#### [TASK REQUIREMENTS]
Which lines of the data hold the word "InterNations"? Copy all of them.

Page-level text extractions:

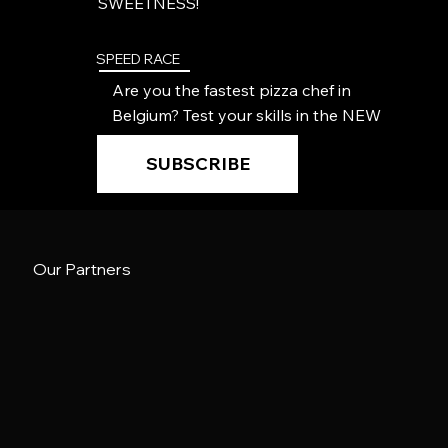
SWEETNESS!
SPEED RACE
Are you the fastest pizza chef in
Belgium? Test your skills in the NEW
speed race!
SUBSCRIBE
Our Partners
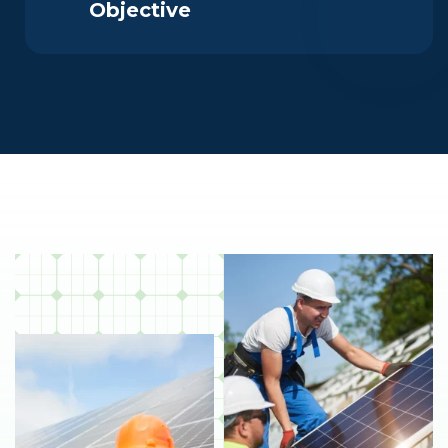
Objective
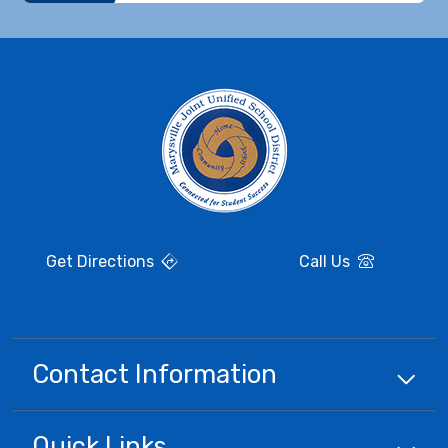
Get Directions
Call Us
Contact Information
Quick
Links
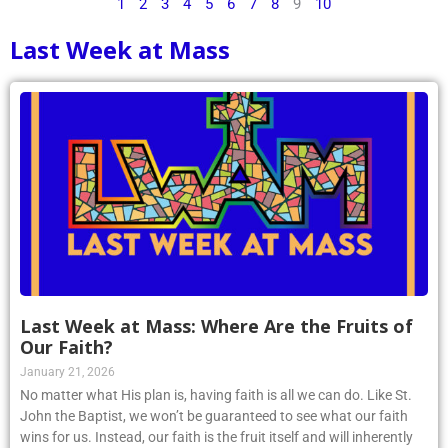
1
2
3
4
5
6
7
8
9
10
Last Week at Mass
Last Week at Mass: Where Are the Fruits of
Our Faith?
January 21, 2026
No matter what His plan is, having faith is all we can do. Like St.
John the Baptist, we won’t be guaranteed to see what our faith
wins for us. Instead, our faith is the fruit itself and will inherently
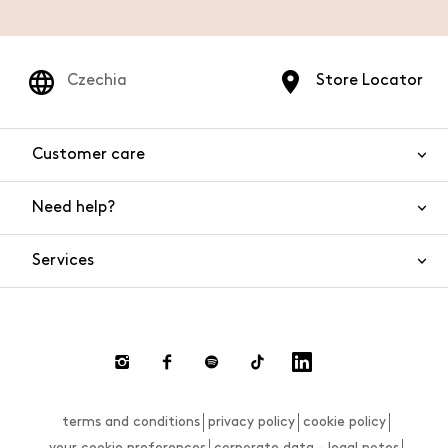
Czechia
Store Locator
Customer care
Need help?
Contact us
Product safety
Services
FAQs
Orders and shipping
Live Chat
Returns and refunds
Payments
Request a return
terms and conditions
privacy policy
cookie policy
Size guide
your cookie preferences
corporate data - legal notes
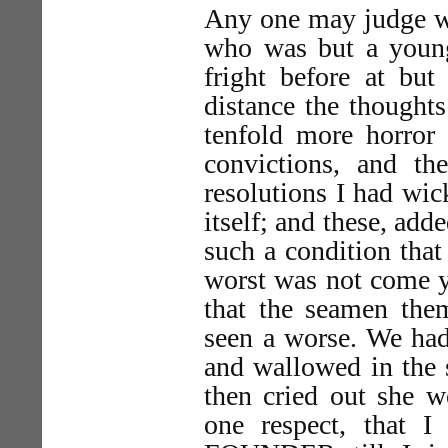
Any one may judge wha
who was but a young
fright before at but 
distance the thoughts
tenfold more horro
convictions, and t
resolutions I had wick
itself; and these, add
such a condition that
worst was not come y
that the seamen the
seen a worse. We had
and wallowed in the 
then cried out she w
one respect, that 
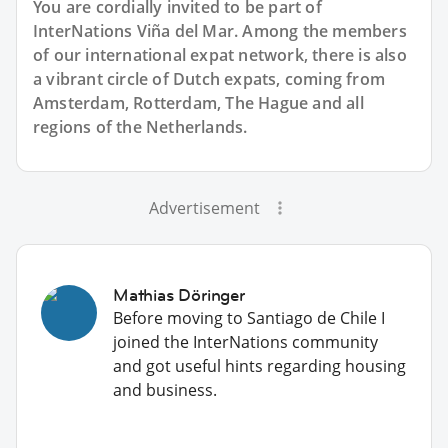
You are cordially invited to be part of
InterNations Viña del Mar. Among the members
of our international expat network, there is also
a vibrant circle of Dutch expats, coming from
Amsterdam, Rotterdam, The Hague and all
regions of the Netherlands.
Advertisement
Mathias Döringer
Before moving to Santiago de Chile I
joined the InterNations community
and got useful hints regarding housing
and business.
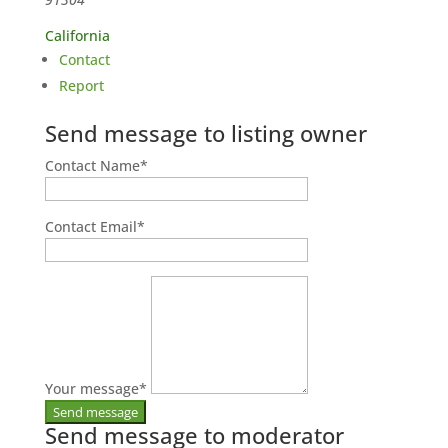
California
Contact
Report
Send message to listing owner
Contact Name
*
Contact Email
*
Your message
*
Send message to moderator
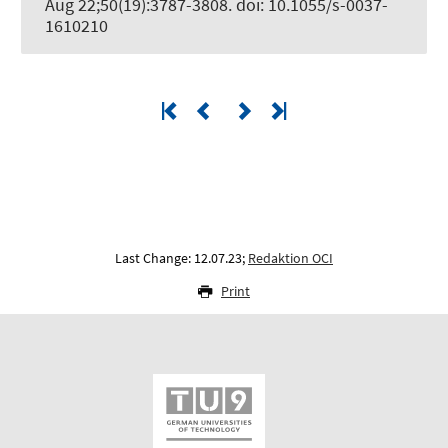
Aug 22;50(19):3787-3808. doi: 10.1055/s-0037-
1610210
Last Change: 12.07.23;
Redaktion OCI
Print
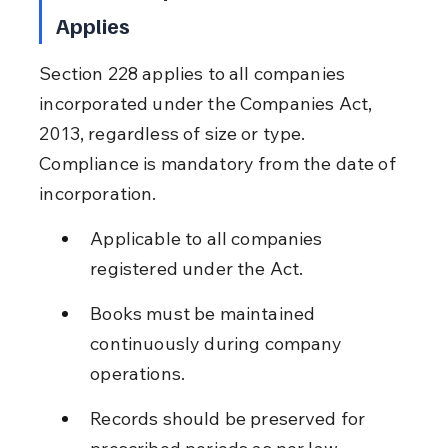
Applies
Section 228 applies to all companies 
incorporated under the Companies Act, 
2013, regardless of size or type. 
Compliance is mandatory from the date of 
incorporation.
Applicable to all companies 
registered under the Act.
Books must be maintained 
continuously during company 
operations.
Records should be preserved for 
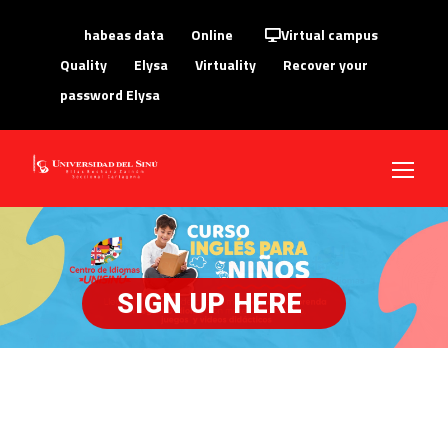
habeas data
Online
Virtual campus
Quality
Elysa
Virtuality
Recover your
password Elysa
SIGN UP HERE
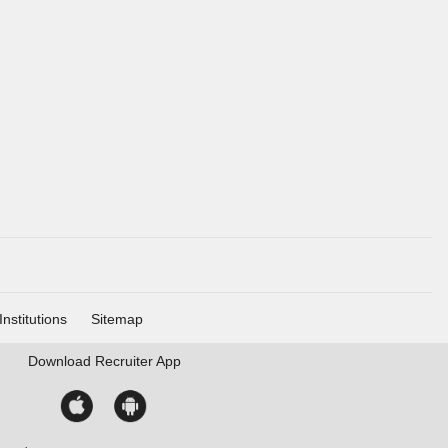
Institutions
Sitemap
Download
Recruiter App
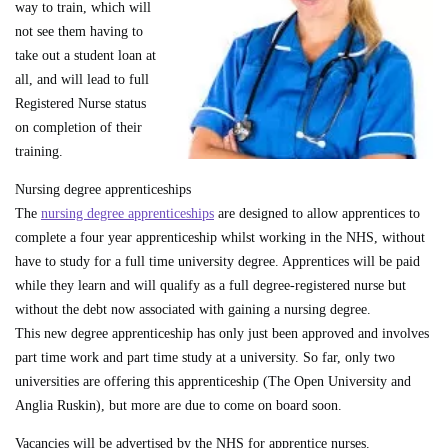
way to train, which will
not see them having to
take out a student loan at
all, and will lead to full
Registered Nurse status
on completion of their
training.
Nursing degree apprenticeships
The
nursing degree apprenticeships
are designed to allow apprentices to
complete a four year apprenticeship whilst working in the NHS, without
have to study for a full time university degree. Apprentices will be paid
while they learn and will qualify as a full degree-registered nurse but
without the debt now associated with gaining a nursing degree.
This new degree apprenticeship has only just been approved and involves
part time work and part time study at a university. So far, only two
universities are offering this apprenticeship (The Open University and
Anglia Ruskin), but more are due to come on board soon.
Vacancies will be advertised by the NHS for apprentice nurses.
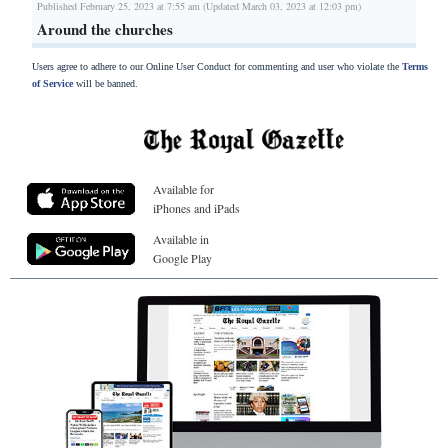
Published February 25, 2023 at 7:55 am (Updated March 03, 2023 at 12:03 pm)
Around the churches
Users agree to adhere to our Online User Conduct for commenting and user who violate the
Terms
of Service
will be banned.
Available for
iPhones and iPads
Available in
Google Play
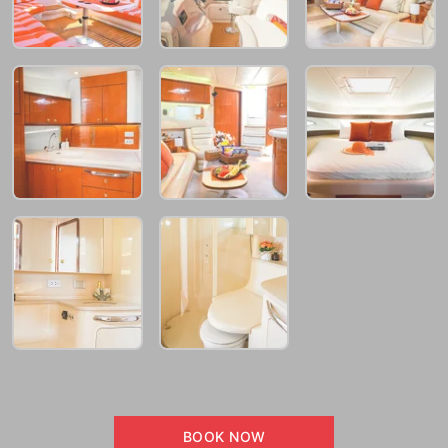
BOOK NOW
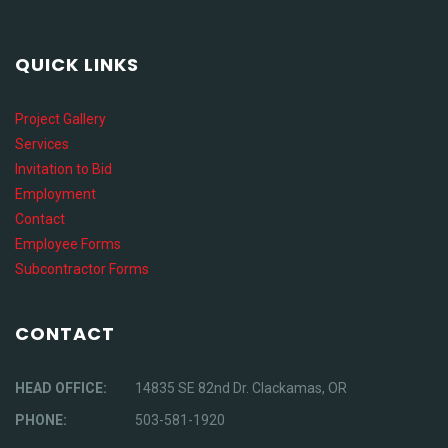
QUICK LINKS
Project Gallery
Services
Invitation to Bid
Employment
Contact
Employee Forms
Subcontractor Forms
CONTACT
HEAD OFFICE:
14835 SE 82nd Dr. Clackamas, OR
PHONE:
503-581-1920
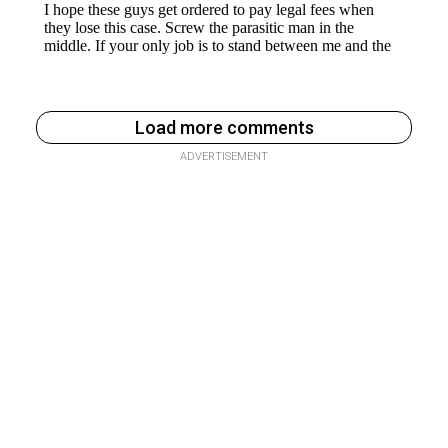
Load more comments
ADVERTISEMENT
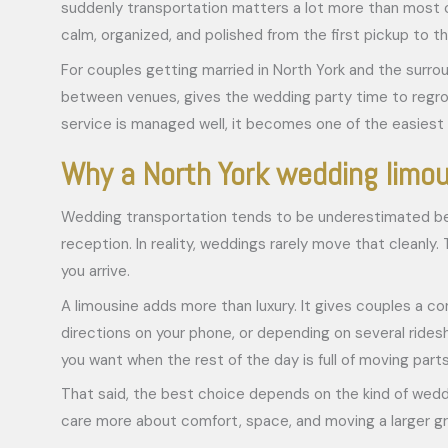
suddenly transportation matters a lot more than most co
calm, organized, and polished from the first pickup to th
For couples getting married in North York and the surro
between venues, gives the wedding party time to regroup
service is managed well, it becomes one of the easiest 
Why a North York wedding limo
Wedding transportation tends to be underestimated beca
reception. In reality, weddings rarely move that cleanl
you arrive.
A limousine adds more than luxury. It gives couples a c
directions on your phone, or depending on several rides
you want when the rest of the day is full of moving parts
That said, the best choice depends on the kind of weddi
care more about comfort, space, and moving a larger grou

#### [TASK RESULT]
InterNations Viña del Mar. Among the members
joined the InterNations community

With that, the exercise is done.